TONY BANKS - The Last Romantic

5. April 2018

Tony Banks Genesis

TONY BANKS - The Last Romantic

As a member of Genesis, Tony Banks wrote music history. Thanks to his talent for composition and the innovative use of various keyboard instruments, he left his mark on the group. Since Genesis were only active once after 1998, the Briton increasingly focused on composing orchestral works. In February, he released his third album with classical music, mainly borrowed from the late Romantic period. According to the number of pieces it contains, it bears the simple title "5".

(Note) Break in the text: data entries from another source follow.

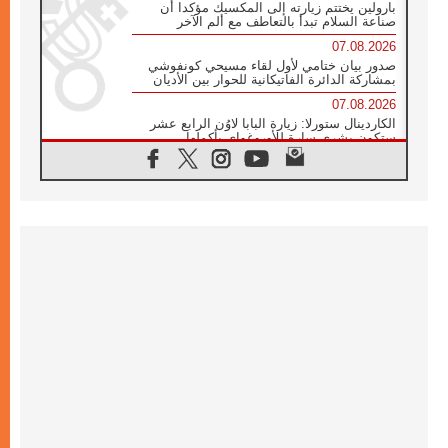
بارولين يختتم زيارته إلى المكسيك مؤكدا أن
صناعة السلام تبدأ بالتعاطف مع ألم الآخر
07.08.2026
صدور بيان ختامي لأول لقاء مسيحي كونفوشي
بمشاركة الدائرة الفاتيكانية للحوار بين الأديان
07.08.2026
الكاردينال ستورلا: زيارة البابا لاوُن الرابع عشر
ستكون بشرى سارة للأوروغواي بأكملها
07.08.2026
الفاتيكان يعلن برنامج الزيارة الرسولية للبابا لاوُن
الرابع عشر إلى فرنسا
07.08.2026
في الذكرى الـ ٨١ لحادثة هيروشيما الكنيسة في
اليابان تنظم ١٠ أيام للصلاة على نية السلام
07.08.2026
الكنيسة في الأوروغواي: زيارة البابا ستعزز
الإيمان والرجاء
06.08.2026
الاجتماع الشهري للمطارنة الموارنة
06.08.2026
الكاردينال روسي: زيارة البابا لاوُن إلى الأرجنتين
هي تكريم للبابا فرنسيس
06.08.2026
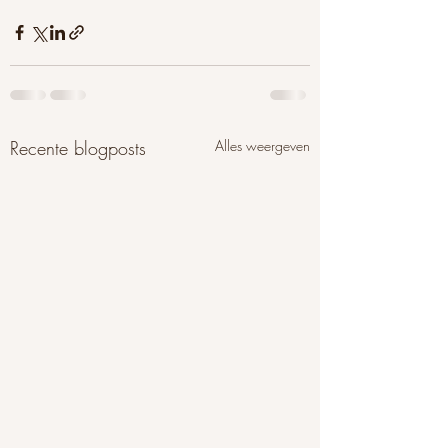
Recente blogposts
Alles weergeven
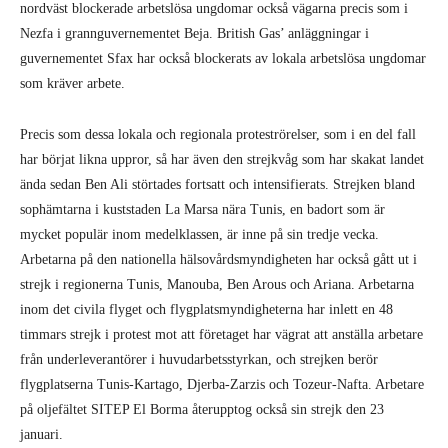
nordväst blockerade arbetslösa ungdomar också vägarna precis som i
Nezfa i grannguvernementet Beja. British Gas’ anläggningar i
guvernementet Sfax har också blockerats av lokala arbetslösa ungdomar
som kräver arbete.
Precis som dessa lokala och regionala proteströrelser, som i en del fall
har börjat likna uppror, så har även den strejkvåg som har skakat landet
ända sedan Ben Ali störtades fortsatt och intensifierats. Strejken bland
sophämtarna i kuststaden La Marsa nära Tunis, en badort som är
mycket populär inom medelklassen, är inne på sin tredje vecka.
Arbetarna på den nationella hälsovårdsmyndigheten har också gått ut i
strejk i regionerna Tunis, Manouba, Ben Arous och Ariana. Arbetarna
inom det civila flyget och flygplatsmyndigheterna har inlett en 48
timmars strejk i protest mot att företaget har vägrat att anställa arbetare
från underleverantörer i huvudarbetsstyrkan, och strejken berör
flygplatserna Tunis-Kartago, Djerba-Zarzis och Tozeur-Nafta. Arbetare
på oljefältet SITEP El Borma återupptog också sin strejk den 23
januari.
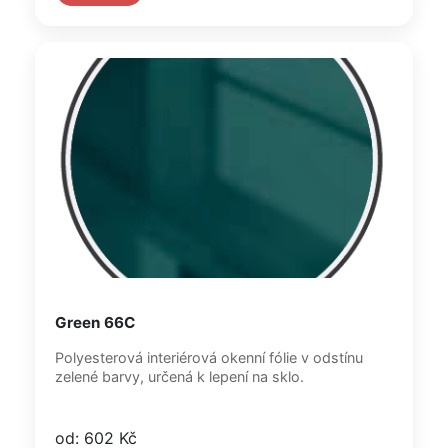
Green 66C
Polyesterová interiérová okenní fólie v odstínu
zelené barvy, určená k lepení na sklo.
od: 602 Kč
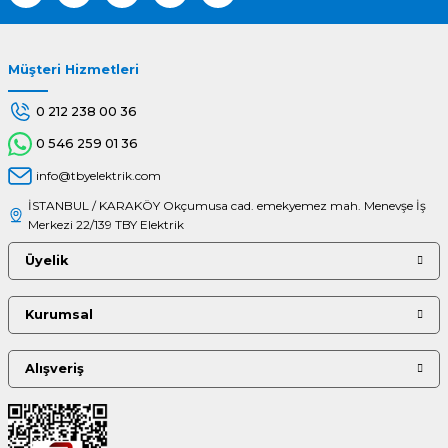
Müşteri Hizmetleri
Gönder
0 212 238 00 36
0 546 259 01 36
info@tbyelektrik.com
İSTANBUL / KARAKÖY Okçumusa cad. emekyemez mah. Menevşe İş
Merkezi 22/139 TBY Elektrik
Üyelik
Kurumsal
Alışveriş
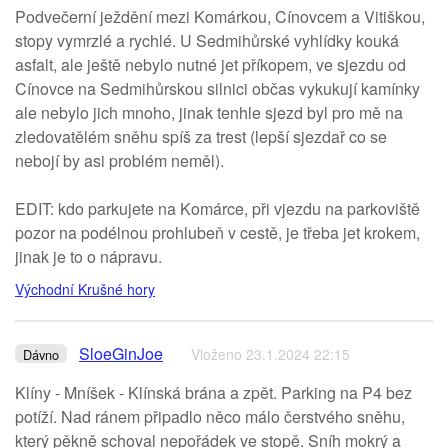
Podvečerní ježdění mezi Komárkou, Cínovcem a Vitiškou,
stopy vymrzlé a rychlé. U Sedmihůrské vyhlídky kouká
asfalt, ale ještě nebylo nutné jet příkopem, ve sjezdu od
Cínovce na Sedmihůrskou silnici občas vykukují kamínky
ale nebylo jich mnoho, jinak tenhle sjezd byl pro mě na
zledovatělém sněhu spíš za trest (lepší sjezdař co se
nebojí by asi problém neměl).
EDIT: kdo parkujete na Komárce, při vjezdu na parkoviště
pozor na podélnou prohlubeň v cestě, je třeba jet krokem,
jinak je to o nápravu.
Východní Krušné hory
SloeGinJoe
Vloženo 23.1.2024 22:15
Dávno
Klíny - Mníšek - Klínská brána a zpět. Parking na P4 bez
potíží. Nad ránem připadlo něco málo čerstvého sněhu,
který pěkně schoval nepořádek ve stopě. Sníh mokrý a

The interview with Tony Banks coincidentally falls on the sixty-eighth birthday of his former band colleague Peter Gabriel. Banks reaches the same age on March 27. Unlike Gabriel, with whom he often rubbed during his time with Genesis, Banks is considered irreplaceable for the band - just as he is often regarded as their leader. Unlike Gabriel, he still releases records regularly. Like five now. On the phone, the British man, who is regarded as stoic, talks about it like a waterfall and has an answer to all questions ready in a flash.

eclipsed: Actually, I expected you to be somewhere else tonight, at a birthday party in Bath..

Tony Banks: Oh, no, Peter's in London right now. We are now at the age where we no longer celebrate our birthdays because there are simply too many of them: Steve [Hackett] had his birthday yesterday, Phil [Collins] his last month, and it's my turn next month.

eclipsed: But there's still reason to celebrate, because these days your new album "5" will be released, your first for BMG, after your two previous classical records have been released by Naxos. Did you want to go to a label that offers you a better promotion and a bigger budget?

Banks: You could say that, yes. The people from Naxos did a good job, but they were more specialized in re-releases. The manager suggested that I look for a label with a higher profile to see if I could not do more, which I was absolutely willing to do.

eclipsed: Your fans will be pleased that all piano parts on "5" are from you, while you deliberately did not appear on "Six Pieces For Orchestra". Why this change of heart?

Banks: Well, this time I did much more elaborate demos that defined all parts of the piece from the beginning. I used my demos as a template, so to speak, and then we recorded the other instruments. In the end, the piano part was the only thing left of the demo. The advantage for me was that I could examine the individual parts much more thoroughly. However, eclipsed readers should know that no solo piano can be heard on "5". The piano has more of an accompanying function.